# [Exercise passage]

-=-=-

Hellocatshome · 20/07/2021 18:44

Ok yeah the Lake District isn't great for those ages, too much water, hills and windy roads. Ask the locals for some help with toddler friendly places, its sometimes hard to find locals in places such as Windermere etc best best it ask people who work in shops etc. They will often know of play parks etc that aren't immediately obvious to tourists.

Notaroadrunner · 20/07/2021 18:45

I'd go home. A holiday with 3 tots would be too stressful. They'd probably have been as happy in their own garden with a few toys and picnics. They'll hardly remember days out to zoos and parks so no need to feel you have to bring them places.

Scarby9 · 20/07/2021 18:47

It sounds really hard. No shame in admitting defeat and heading home early.
Meanwhile, is there anything here that might suit?
www.kiddieholidays.co.uk/13-things-to-do-in-the-lake-district-with-toddlers/

lunkitsmum · 20/07/2021 18:47

💐Feeling the same OP but with teenagers who don’t want to do or join in with ANYTHING plus special needs 5 year old. I’m not sure how many more days I can be enthusiastic.

onefortheroad74 · 20/07/2021 18:47

GO HOME WOMAN

YoComoManzanas · 20/07/2021 18:47

Get on the local Facebook page and ask for things to do with flighty toddlers.

LagunaBubbles · 20/07/2021 18:48

Yoy must have been brave booking a holiday with 3 under 3s in the first place or crazy!.

Babybabybabyooooh · 20/07/2021 18:48

So we are staying at a holiday park, we picked it on purpose because there were plenty of activities for the children to do, and a pool and play parks etc.. in reality the pool is deeper than what they’re used to so they’re too nervous to even let go of us, they won’t use the parks because they’re nervous of the other children and they aren’t a fan of any of the activities. I thought I’d planned it so well, usually if they get bored they can be much harder to manage, so I’d booked fun toddler friendly places to visit, found good parks with lots of open space and had a mixture of days offsite and days on site and planned out times for them to naps etc.. none of it is working 😅 they are overwhelmed with all the changes and not coping well with it, which is totally fair on their part but it’s making it all so difficult. My husband is taking it worse than me, I’m inwardly struggling so badly but trying to make it as good as possible but he’s just snappy and fed up constantly, usually he works 50 hours a work so he’s not really got the best patience when dealing with them 24/7

OP posts:
user1471538283 · 20/07/2021 18:48

I would go home. This is not a holiday for you!

HelplessProcrastinator · 20/07/2021 18:49

Driving from the South West to the Lakes with 3 little ones is very brave. We live in Devon and had lots of holidays in Wales (only because in-laws are there) and Cornwall. Little ones don't appreciate beautiful scenery. We took out two to the Lakes for the first time when they were 11 and 8. I wouldn't blame you for bailing and heading home.

Hellocatshome · 20/07/2021 18:51

Well if even the ideal sounding holiday park is turning into a nightmare I would just give it up as a bad job and go home to be honest.

-=-=-

# [Aim of the task]
Translate this sentence from the forum thread into Spanish: "Little ones don't appreciate beautiful scenery."

# [Stored entries]
-=-=-

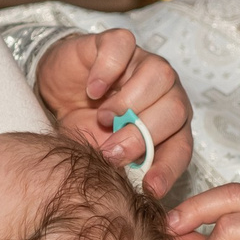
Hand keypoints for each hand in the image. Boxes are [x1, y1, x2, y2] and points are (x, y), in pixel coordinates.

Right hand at [33, 29, 194, 195]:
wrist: (57, 91)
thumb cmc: (86, 125)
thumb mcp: (100, 153)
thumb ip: (119, 168)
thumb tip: (129, 196)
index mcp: (169, 125)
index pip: (182, 147)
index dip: (169, 168)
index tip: (150, 188)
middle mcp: (165, 92)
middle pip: (176, 110)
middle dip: (143, 136)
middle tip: (112, 152)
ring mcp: (144, 63)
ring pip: (159, 75)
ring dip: (129, 103)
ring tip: (102, 118)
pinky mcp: (119, 43)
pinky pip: (124, 47)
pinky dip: (108, 70)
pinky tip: (92, 90)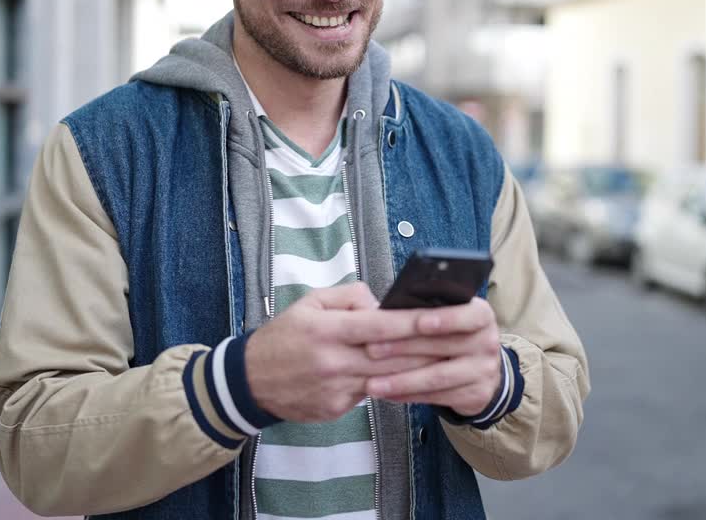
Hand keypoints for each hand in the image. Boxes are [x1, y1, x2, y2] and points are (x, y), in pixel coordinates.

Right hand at [245, 283, 435, 421]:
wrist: (249, 381)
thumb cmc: (283, 336)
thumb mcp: (309, 303)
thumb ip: (348, 297)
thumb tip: (380, 303)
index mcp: (327, 330)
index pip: (379, 326)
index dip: (412, 322)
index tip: (440, 317)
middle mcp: (333, 362)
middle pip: (391, 356)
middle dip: (427, 349)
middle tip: (456, 341)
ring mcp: (336, 389)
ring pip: (387, 379)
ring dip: (416, 371)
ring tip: (443, 360)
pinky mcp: (335, 409)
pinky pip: (369, 394)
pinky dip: (387, 384)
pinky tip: (405, 378)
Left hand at [363, 298, 502, 416]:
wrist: (482, 368)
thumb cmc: (453, 334)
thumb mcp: (449, 314)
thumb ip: (426, 310)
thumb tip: (386, 310)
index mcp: (481, 315)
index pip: (468, 315)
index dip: (445, 319)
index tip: (420, 323)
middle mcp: (487, 342)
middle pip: (443, 346)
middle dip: (403, 347)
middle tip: (371, 350)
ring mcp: (484, 370)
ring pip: (438, 377)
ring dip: (402, 380)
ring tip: (372, 383)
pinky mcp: (476, 395)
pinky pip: (437, 397)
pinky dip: (409, 396)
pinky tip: (387, 394)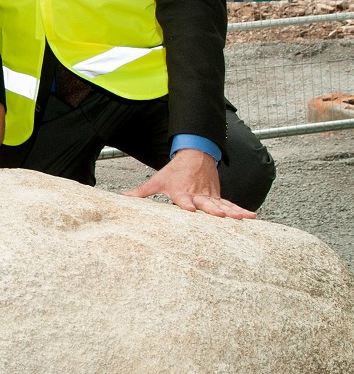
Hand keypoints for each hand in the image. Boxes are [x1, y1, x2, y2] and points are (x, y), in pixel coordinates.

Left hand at [122, 149, 255, 218]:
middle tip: (222, 216)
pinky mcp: (218, 196)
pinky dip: (241, 210)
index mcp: (182, 192)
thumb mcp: (157, 181)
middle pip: (207, 203)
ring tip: (242, 218)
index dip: (187, 204)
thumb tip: (121, 197)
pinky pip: (231, 204)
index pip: (184, 199)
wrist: (195, 156)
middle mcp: (198, 194)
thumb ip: (140, 192)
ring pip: (222, 204)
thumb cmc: (174, 172)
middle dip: (214, 210)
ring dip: (232, 211)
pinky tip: (251, 216)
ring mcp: (210, 195)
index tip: (191, 210)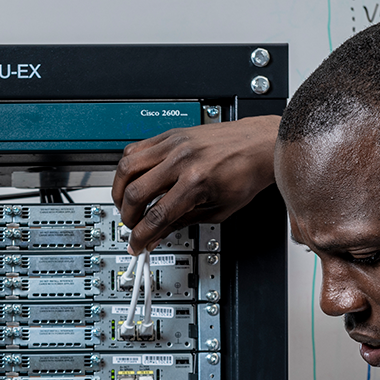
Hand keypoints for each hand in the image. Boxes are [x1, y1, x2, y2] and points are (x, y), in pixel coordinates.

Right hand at [112, 115, 280, 252]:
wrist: (259, 145)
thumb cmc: (246, 174)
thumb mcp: (217, 211)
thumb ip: (183, 223)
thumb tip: (158, 235)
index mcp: (196, 183)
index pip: (157, 216)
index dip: (141, 236)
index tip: (137, 245)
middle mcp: (181, 160)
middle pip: (135, 192)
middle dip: (128, 216)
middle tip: (132, 226)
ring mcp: (174, 144)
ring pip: (127, 166)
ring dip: (120, 190)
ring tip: (126, 204)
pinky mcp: (170, 134)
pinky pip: (136, 148)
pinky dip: (128, 168)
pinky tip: (133, 180)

-=-=-

# [Result of this task]
Los pequeños no aprecian los paisajes hermosos.